Robert D. Gregg, IV is a Professor of Mechanical Engineering, Robotics, and Electrical & Computer Engineering at the University of Michigan. He serves as Associate Director for Graduate Education at Michigan Robotics and directs the Locomotor Control Systems Laboratory. His research focuses on control systems for wearable robots, prosthetics, and orthotics, emphasizing biomimetic principles and nonlinear control theory. Gregg holds a PhD from the University of Illinois at Urbana-Champaign (2010) and prior academic roles at the University of Texas at Dallas and Northwestern University. Education: PhD, Electrical and Computer Engineering, University of Illinois at Urbana-Champaign, 2010 MS, Electrical and Computer Engineering, University of Illinois at Urbana-Champaign, 2007 BS, Electrical Engineering and Computer Sciences, University of California, Berkeley, 2006 Research Interests: Gregg’s work spans control mechanisms for bipedal locomotion, wearable robotics, nonlinear control theory, and rehabilitation engineering.
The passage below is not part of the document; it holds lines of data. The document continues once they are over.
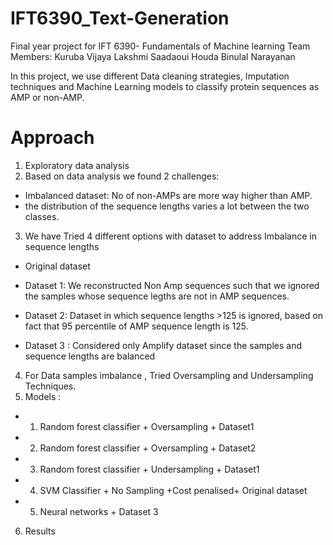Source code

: # IFT6390_Text-Generation

Final year project for IFT 6390- Fundamentals of Machine learning
Team Members: Kuruba Vijaya Lakshmi Saadaoui Houda Binulal Narayanan

In this project, we use different Data cleaning strategies, Imputation techniques and Machine Learning models to classify protein sequences as AMP or non-AMP.

# Approach



1.   Exploratory data analysis 
2.   Based on data analysis we found 2 challenges:
*   Imbalanced dataset: No of non-AMPs are more way higher than AMP. 
*   the distribution of the sequence lengths varies a lot between the two classes.

3.   We have Tried 4 different options with dataset to address Imbalance in sequence lengths
*   Original dataset

*   Dataset 1: We reconstructed Non Amp sequences such that we ignored the samples whose sequence legths are not in AMP sequences. 
*   Dataset 2: Dataset in which sequence lengths >125 is ignored, based on fact that 95 percentile of AMP sequence length is 125.
*   Dataset 3 :   Considered only Amplify dataset since the samples and sequence lengths are balanced
4.   For Data samples imbalance , Tried Oversampling and Undersampling Techniques.
5.   Models :
*   1. Random forest classifier + Oversampling + Dataset1
*   2. Random forest classifier + Oversampling + Dataset2
*   3. Random forest classifier + Undersampling + Dataset1
*   4. SVM Classifier + No Sampling +Cost penalised+ Original dataset 
*   5. Neural networks + Dataset 3 
6.   Results
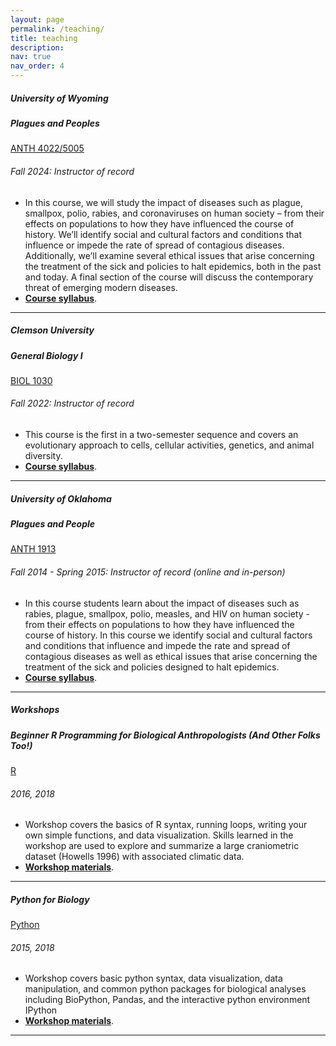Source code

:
 ```yaml
---
layout: page
permalink: /teaching/
title: teaching
description: 
nav: true
nav_order: 4
---
```


<body>
  <!-- Content -->
  <div class="content">
<h5>University of Wyoming</h5>
<div class="card mt-3 #FFFFF">
  <div class="p-3">
    <div class="row">
      <div class="col-sm-10">
        <h5 class="font-weight-bold">Plagues and Peoples</h5>
      </div>
      <div class="col-sm-2 text-left text-sm-right">
       <a href="" class="badge font-weight-bold purple darken-4 text-uppercase align-middle">
            ANTH 4022/5005
        </a>
      </div>
    </div>
    <h6 class="font-italic mt-2 mt-sm-0">Fall 2024: Instructor of record</h6>
    <ul class="card-text font-weight-light list-group list-group-flush">
      <li class="list-group-item">In this course, we will study the impact of diseases such as plague, smallpox, polio, rabies, and coronaviruses on human society – from their effects on populations to how they have influenced the course of history. We’ll identify social and cultural factors and conditions that influence or impede the rate of spread of contagious diseases. Additionally, we’ll examine several ethical issues that arise concerning the treatment of the sick and policies to halt epidemics, both in the past and today. A final section of the course will discuss the contemporary threat of emerging modern diseases.</li>
      <li class="list-group-item"> <a 
href="http://aemann01.github.io/assets/pdf/Plagues-F24.pdf" 
target="_blank"><b>Course syllabus</b></a>.</li>
    </ul>
  </div>
</div>
<hr>
  <div class="content">

<h5>Clemson University   </h5>
<div class="card mt-3 #FFFFF">
  <div class="p-3">
    <div class="row">
      <div class="col-sm-10">
        <h5 class="font-weight-bold">General Biology I</h5>
      </div>
      <div class="col-sm-2 text-left text-sm-right">
       <a href="https://catalog.clemson.edu/preview_course_nopop.php?catoid=16&coid=65280" class="badge font-weight-bold purple darken-4 text-uppercase align-middle">
            BIOL 1030
        </a>
      </div>
    </div>
    <h6 class="font-italic mt-2 mt-sm-0">Fall 2022: Instructor of record</h6>
    <ul class="card-text font-weight-light list-group list-group-flush">
      <li class="list-group-item">This course is the first in a two-semester sequence and covers 
an evolutionary approach to cells, cellular activities, genetics, and animal diversity.</li>
      <li class="list-group-item"> <a 
href="http://aemann01.github.io/assets/pdf/BIOL1030-003_F2022.pdf" 
target="_blank"><b>Course syllabus</b></a>.</li>
    </ul>
  </div>
</div>
<hr>
  <div class="content">

<h5>University of Oklahoma    </h5>
<div class="card mt-3 #FFFFF">
  <div class="p-3">
    <div class="row">
      <div class="col-sm-10">
        <h5 class="font-weight-bold">Plagues and People</h5>
      </div>
      <div class="col-sm-2 text-left text-sm-right">
       <a href="https://ssb.ou.edu/pls/PROD/bwckctlg.p_disp_course_detail?cat_term_in=201310&subj_code_in=ANTH&crse_numb_in=1913" class="badge font-weight-bold purple darken-4 text-uppercase align-middle">
            ANTH 1913
        </a>
      </div>
    </div>
    <h6 class="font-italic mt-2 mt-sm-0">Fall 2014 - Spring 2015: Instructor of record (online and in-person)</h6>
    <ul class="card-text font-weight-light list-group list-group-flush">
      <li class="list-group-item">In this course students learn about the impact of diseases such as rabies, plague, smallpox, polio, measles, and HIV on human society - from their effects on populations to how they have influenced the course of history. In this course we identify social and cultural factors and conditions that influence and impede the rate and spread of contagious diseases as well as ethical issues that arise concerning the treatment of the sick and policies designed to halt epidemics.</li>
      <li class="list-group-item"> <a href="http://aemann01.github.io/assets/pdf/anth1913F15_final_syllabus.pdf" target="_blank"><b>Course syllabus</b></a>.</li>
    </ul>
  </div>
</div>
<hr>
  <div class="content">

<h5>Workshops</h5>
<div class="card mt-3 #FFFFF">
  <div class="p-3">
    <div class="row">
      <div class="col-sm-10">
        <h5 class="font-weight-bold">Beginner R Programming for Biological Anthropologists (And Other Folks Too!)</h5>
      </div>
      <div class="col-sm-2 text-left text-sm-right">
       <a href="https://www.r-project.org/" class="badge font-weight-bold purple darken-4 text-uppercase align-middle">
            R
        </a>
      </div>
    </div>
    <h6 class="font-italic mt-2 mt-sm-0">2016, 2018</h6>
    <ul class="card-text font-weight-light list-group list-group-flush">
      <li class="list-group-item">Workshop covers the basics of R syntax, running loops, writing your own simple functions, and data visualization. Skills learned in the workshop are used to explore and summarize a large craniometric dataset (Howells 1996) with associated climatic data.</li>
      <li class="list-group-item"> <a href="https://github.com/aemann01/R_tutorial" target="_blank"><b>Workshop materials</b></a>.</li>
    </ul>
  </div>
</div>
<hr>
  <div class="content">

<div class="card mt-3 #FFFFF">
  <div class="p-3">
    <div class="row">
      <div class="col-sm-10">
        <h5 class="font-weight-bold">Python for Biology</h5>
      </div>
      <div class="col-sm-2 text-left text-sm-right">
       <a href="https://www.python.org/" class="badge font-weight-bold purple darken-4 text-uppercase align-middle">
            Python
        </a>
      </div>
    </div>
    <h6 class="font-italic mt-2 mt-sm-0">2015, 2018</h6>
    <ul class="card-text font-weight-light list-group list-group-flush">
      <li class="list-group-item">Workshop covers basic python syntax, data visualization, data manipulation, and common python packages for biological analyses including BioPython, Pandas, and the interactive python environment IPython</li>
      <li class="list-group-item"> <a href="https://github.com/aemann01/python_tutorial" target="_blank"><b>Workshop materials</b></a>.</li>
    </ul>
  </div>
</div>
<hr>


<html>
<head>
<meta name="viewport" content="width=device-width, initial-scale=1">
<link rel="stylesheet" href="https://cdnjs.cloudflare.com/ajax/libs/font-awesome/4.7.0/css/font-awesome.min.css">
</head>
<body>
<div class="social">
<div class="contact-icons">

</div>
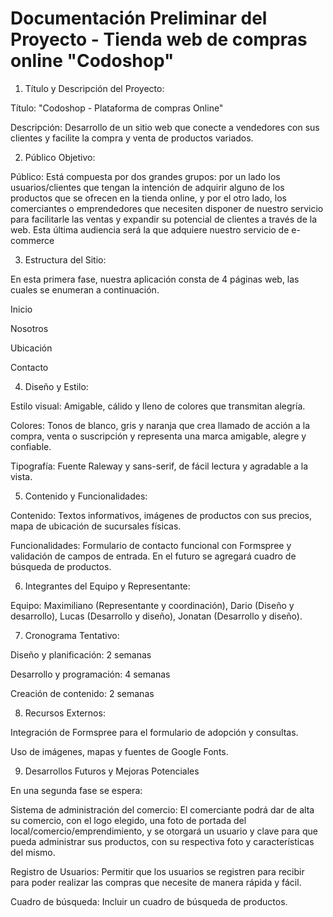 # Documentación Preliminar del Proyecto - Tienda web de compras online "Codoshop"

1. Título y Descripción del Proyecto:

  Título: "Codoshop - Plataforma de compras Online"

  Descripción: Desarrollo de un sitio web que conecte a vendedores con sus clientes y facilite la compra y venta de productos variados.

2. Público Objetivo:

  Público: Está compuesta por dos grandes grupos: por un lado los usuarios/clientes que tengan la intención de adquirir alguno de los productos que se ofrecen en la tienda online, y por el otro lado, los comerciantes o emprendedores que necesiten disponer de nuestro servicio para facilitarle las ventas y expandir su potencial de clientes a través de la web. Esta última audiencia será la que adquiere nuestro servicio de e-commerce

3. Estructura del Sitio: 

  En esta primera fase, nuestra aplicación consta de 4 páginas web, las cuales se enumeran a continuación.

  Inicio

  Nosotros

  Ubicación

  Contacto

4. Diseño y Estilo:

  Estilo visual: Amigable, cálido y lleno de colores que transmitan alegría.

  Colores: Tonos de blanco, gris y naranja que crea llamado de acción a la compra, venta o suscripción y representa una marca amigable, alegre y confiable.

  Tipografía: Fuente Raleway y sans-serif, de fácil lectura y agradable a la vista.

5. Contenido y Funcionalidades:

  Contenido: Textos informativos, imágenes de productos con sus precios, mapa de ubicación de sucursales físicas.

  Funcionalidades: Formulario de contacto funcional con Formspree y validación de campos de entrada. En el futuro se agregará cuadro de búsqueda de productos.
  
6. Integrantes del Equipo y Representante:

  Equipo: Maximiliano (Representante y coordinación), Dario (Diseño y desarrollo), Lucas (Desarrollo y diseño), Jonatan (Desarrollo y diseño).

7. Cronograma Tentativo:

  Diseño y planificación: 2 semanas

  Desarrollo y programación: 4 semanas

  Creación de contenido: 2 semanas

8. Recursos Externos:

  Integración de Formspree para el formulario de adopción y consultas.

  Uso de imágenes, mapas y fuentes de Google Fonts.


9. Desarrollos Futuros y Mejoras Potenciales 

  En una segunda fase se espera:

  Sistema de administración del comercio: El comerciante podrá dar de alta su comercio, con el logo elegido, una foto de portada del local/comercio/emprendimiento, y se otorgará un usuario y clave para que pueda      administrar sus productos, con su respectiva foto y características del mismo.

  Registro de Usuarios: Permitir que los usuarios se registren para recibir para poder realizar las compras que necesite de manera rápida y fácil.

  Cuadro de búsqueda: Incluir un cuadro de búsqueda de productos.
His lab develops high-performance control systems for prosthetic legs and exoskeletons to enhance mobility for individuals with disabilities. Key areas include energy-efficient control strategies, adaptive impedance systems, and biomechanical modeling of human movement. Grant & Award Highlights: $3M NIH R01 Grant (2023): Modeling and control of agile powered prosthetic legs for varied activities. $1.7M NIH R01 Grant (2021): Modular powered orthoses for broad patient populations. NSF CAREER Award (2017) NIH New Innovator Award (2013) Advising & Labs: Gregg mentors PhD students in robotics and biomechanics, emphasizing independent research and collaborative team environments. His lab supports over 15 researchers and has produced notable alumni like Dr. Cara Welker (University of Colorado Boulder faculty). The lab’s work is supported by NIH, NSF, and industry partnerships. Recent Contributions: Recent work includes phase-variable control for stair climbing, energy shaping methods for exoskeletons, and open-source robotic leg platforms. Gregg also chairs major robotics conferences (e.g., IROS 2023) and advises on clinical translation of wearable robotics.